Cover of Das Meer [The Sea] by M.J. Schleiden, 1888.
An image of this delightfully drawn book cover resides in the NOAA Library Photo Collection. Renowned German botanist M.J. Schleiden was one of the first respected scientists to accept Darwin's Theory of Evolution. The book itself is famous for Schleiden's richly detailed depictions of marine flora and fauna, prints of which sell briskly online some 125 years post-publication.
Narrative of the Surveying Voyages of His Majesty's Ships Adventure and Beagle Between the Years 1826 and 1836: Describing Their Examination of the Southern Shores of South America, and the Beagle's Circumnavigation of the Globe, 1839.
This three-volume treatise recounts the voyages of the British ships Adventure and Beagle between the years 1826 and 1836. The NOAA Library holds online versions of volumes I and II.
When Captain Robert FitzRoy took command of the Beagle in 1830, he requested the presence of a scientist as a companion and intellectual peer. That person turned out to be world-renowned naturalist Charles Darwin.
FitzRoy served as principle author and editor of the first two volumes; Darwin wrote and edited the third.
A Necker Island Tern (Procelsterna saxatilis) in Birds of Laysan and the Leeward Islands, Hawaiian Group by Walter K. Fisher (Bulletin of the Bureau of Fisheries, Volume 23, 1903).
This illustration of a Necker Island Tern and its speckled egg was drawn by Dr. Walter K. Fisher, director of Stanford University's prestigious Hopkins Marine Station in Monterey, California, from 1917-1943. A recognized expert in birds and invertebrates, Fisher was the first to describe this bird in the scientific literature, having discovered the species on a 1903 expedition aboard the U.S. Fish Commission Steamer Albatross. He was also a gifted artist who wrote and illustrated the first definitive scientific work on starfishes!

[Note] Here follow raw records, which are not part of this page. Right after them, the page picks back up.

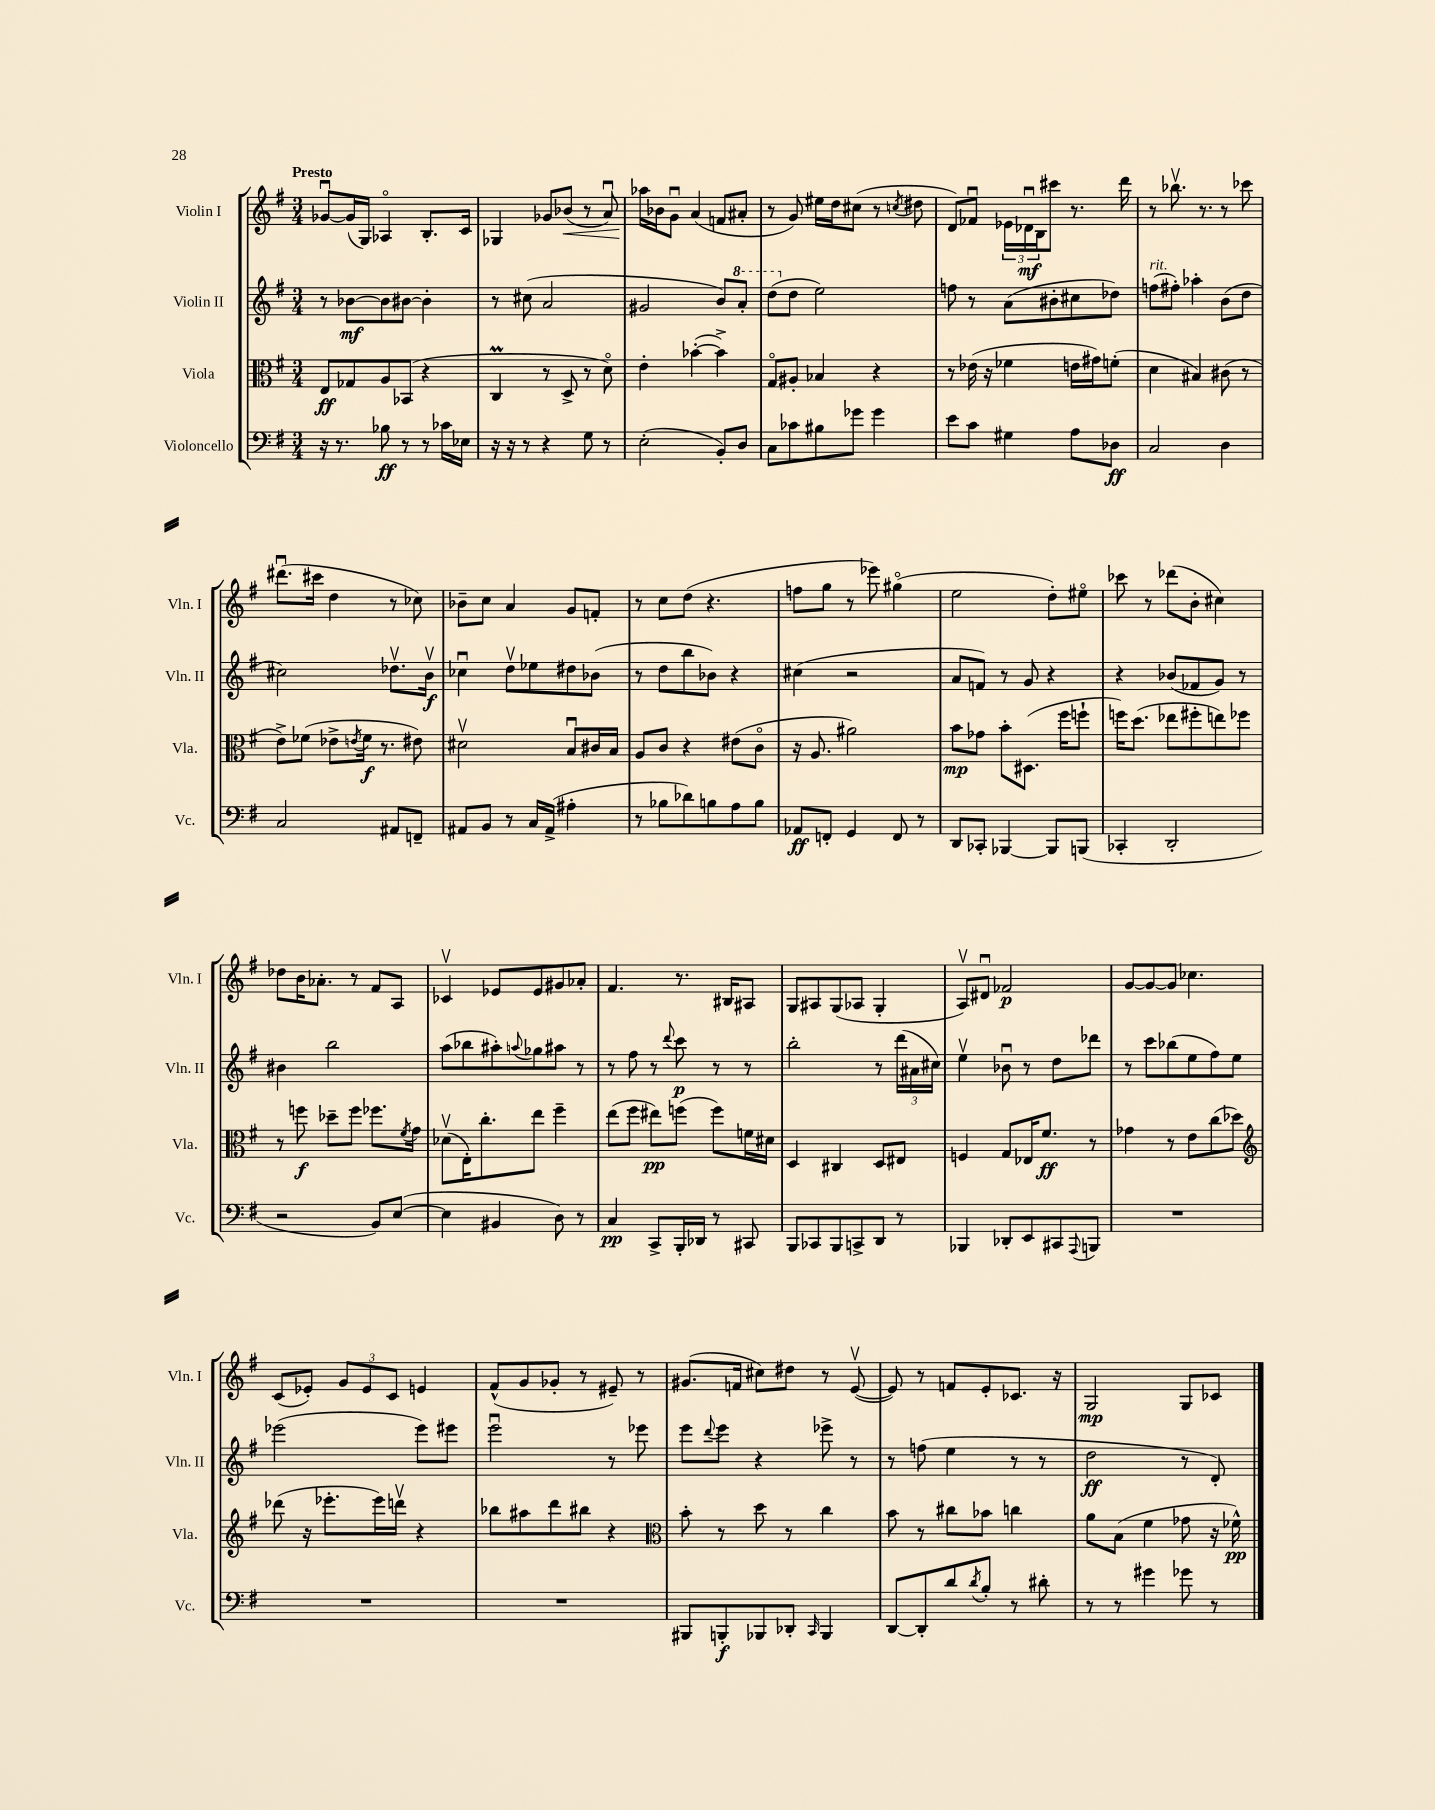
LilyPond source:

<<
\new StaffGroup <<
\new Staff = "s0" \with { instrumentName = "Violin I" shortInstrumentName = "Vln. I" } {
    \clef treble \key g \major \numericTimeSignature \time 3/4 \tempo "Presto"
    ges'8~\downbow ges'16( g16) aes4\flageolet b8.-. c'16 |
    ges4 ges'8 bes'8\<( r8 a'8\downbow) |
    aes''16\! bes'16 g'8\downbow a'4( f'8 ais'8-. |
    r8 g'8) eis''16 d''16 cis''8( r8 \acciaccatura { c''8 } dis''8 |
    d'8) fes'8\downbow \tuplet 3/2 { ees'16 des'16\downbow\mf b16 } cis'''8 r8. d'''16 |
    r8 bes''8.\upbow r8. r8 ces'''8 |
    dis'''8.\downbow( cis'''16 d''4 r8 ces''8) |
    bes'8-- c''8 a'4 g'8 f'8-. |
    r8 c''8 d''8( r4. |
    f''8 g''8 r8 ees'''8) gis''4\flageolet( |
    e''2 d''8-.) eis''8\flageolet |
    ces'''8 r8 des'''8( b'8-. cis''4) |
    des''8 b'16 aes'8.-. r8 fis'8 a8 |
    ces'4\upbow ees'8 ees'8 gis'8 aes'8-. |
    fis'4. r8. bis16 ais8 |
    g8 ais8 g8( aes8 g4-. |
    a8\upbow) dis'8\downbow fes'2\p |
    g'8~ g'8~ g'8 ces''4. |
    c'8( ees'8-.) \tuplet 3/2 { g'8 ees'8 c'8 } e'4 |
    fis'8-^( g'8 ges'8-. r8 eis'8--) r8 |
    gis'8.( f'16 cis''8) dis''8 r8 e'8~\upbow( |
    e'8) r8 f'8 e'8-. ces'8. r16 |
    g2\mp g8 ces'8 \bar "|." |
}
\new Staff = "s1" \with { instrumentName = "Violin II" shortInstrumentName = "Vln. II" } {
    \clef treble \key g \major \numericTimeSignature \time 3/4
    r8 bes'8~\mf bes'8 bis'8~ bis'4-. |
    r8 cis''8( a'2 |
    gis'2 b'8) \ottava #1 a''8-. |
    d'''8( \ottava #0 d''8 e''2) |
    f''8 r8 a'8( bis'8-. cis''8 des''8) |
    f''8^\markup { \italic "rit." }( fis''8-.) aes''4-. b'8( d''8 |
    cis''2) des''8.\upbow b'16\upbow\f |
    ces''4\downbow d''8\upbow ees''8 dis''8 bes'8( |
    r8 d''8 b''8 bes'8) r4 |
    cis''4( r2 |
    a'8 f'8) r8 g'8 r4 |
    r4 bes'8( fes'8 g'8) r8 |
    bis'4 b''2 |
    a''8( bes''8 ais''8-.) \appoggiatura { a''8 } ges''8 ais''8 r8 |
    r8 fis''8 r8 \appoggiatura { d'''8 } c'''8\p r8 r8 |
    b''2-. r8 \tuplet 3/2 { d'''16( ais'16 cis''16) } |
    e''4\upbow bes'8\downbow r8 d''8 des'''8 |
    r8 c'''8 bes''8( e''8 fis''8) e''8 |
    ees'''2( ees'''8) eis'''8 |
    e'''2\downbow r8 ees'''8 |
    e'''8 \appoggiatura { d'''8 } e'''8 r4 ees'''8-> r8 |
    r8 f''8( e''4 r8 r8 |
    d''2\ff r8 d'8-.) \bar "|." |
}
\new Staff = "s2" \with { instrumentName = "Viola" shortInstrumentName = "Vla." } {
    \clef alto \key g \major \numericTimeSignature \time 3/4
    e8\ff ges8 a8 bes,8( r4 |
    c4\prall r8 d8-> r8 d'8\flageolet) |
    e'4-. bes'4~-.( bes'4->) |
    g8\flageolet ais8-. bes4 r4 |
    r8 ees'16( r16 fes'4 e'16 gis'16) f'8-.( |
    d'4 bis4) cis'8( r8 |
    e'8->) fes'8( ees'8-> \acciaccatura { e'8 } fes'16\f r8. eis'8) |
    dis'2\upbow b8\downbow cis'16 b16 |
    a8 c'8 r4 eis'8( c'8\flageolet |
    r16 a8. ais'2) |
    b'8\mp ges'8 b'8-. dis8.( fis''16 f''8-! |
    f''16) d''8.( ees''8 fis''8-. e''8) fes''8 |
    r8 f''8\f des''8-- f''8 fes''8. \acciaccatura { fis'8 } g'16 |
    des'8\upbow( e16-.) c''8.-. e''8 fis''4-- |
    e''8( fis''8 eis''8\pp) f''8( f''8) f'16 dis'16 |
    d4 cis4 d8 eis8 |
    f4 g8 ees16 fis'8.\ff r8 |
    ges'4 r8 e'8 c''8( des''8) |
    \clef treble des'''8( r16 ees'''8.-. ees'''16) d'''16\upbow r4 |
    bes''8 ais''8 d'''8 bis''8 r4 |
    \clef alto b'8-. r8 d''8 r8 c''4 |
    b'8 r8 cis''8 bes'8 c''4 |
    a'8 b8( fis'4 ges'8 r16 fes'16-^\pp) \bar "|." |
}
\new Staff = "s3" \with { instrumentName = "Violoncello" shortInstrumentName = "Vc." } {
    \clef bass \key g \major \numericTimeSignature \time 3/4
    r16 r8. bes8\ff r8 r8 ces'16 ees16 |
    r16 r16 r8 r4 g8 r8 |
    e2-.( b,8-.) d8 |
    c8 ces'8 bis8 ges'8 ges'4 |
    e'8 c'8 gis4 a8 des8\ff |
    c2 d4 |
    c2 ais,8 f,8-- |
    ais,8 b,8 r8 c16 ais,16->( ais4-. |
    r8 bes8 des'8) b8 a8 b8 |
    aes,8\ff f,8-. g,4 f,8 r8 |
    d,8 ces,8-. bes,,4~ bes,,8 b,,8( |
    ces,4-. d,2-. |
    r2 b,8) e8~( |
    e4 bis,4 d8) r8 |
    c4\pp c,8-> b,,16-. des,16 r8 cis,8 |
    b,,8 ces,8 b,,8 c,8-> d,8 r8 |
    bes,,4 des,8-. e,8 cis,8 \appoggiatura { a,,8 } b,,8 |
    R2. |
    R2. |
    R2. |
    bis,,8 b,,8-.\f bes,,8 des,8-. \grace { c,16 } bes,,4 |
    d,8~ d,8-. d'8 \acciaccatura { d'8 } b8-. r8 dis'8-. |
    r8 r8 gis'4 ges'8 r8 \bar "|." |
}
>>
>>
\layout { \context { \Score \remove "Bar_number_engraver" } }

"A Monster Born of a Ewe" in Journal des Observations Physiques, Mathematiques et Botaniques by Louis Feuillee, 1714
While it has nothing to do with marine science, the author of this work gave Louis XIV, France's infamous Sun King, an eyewitness account of this one-eyed Brazilian monster. Feuillee claimed to have observed the grotesque chimera in Buenos Aires during a 1708 expedition to South America.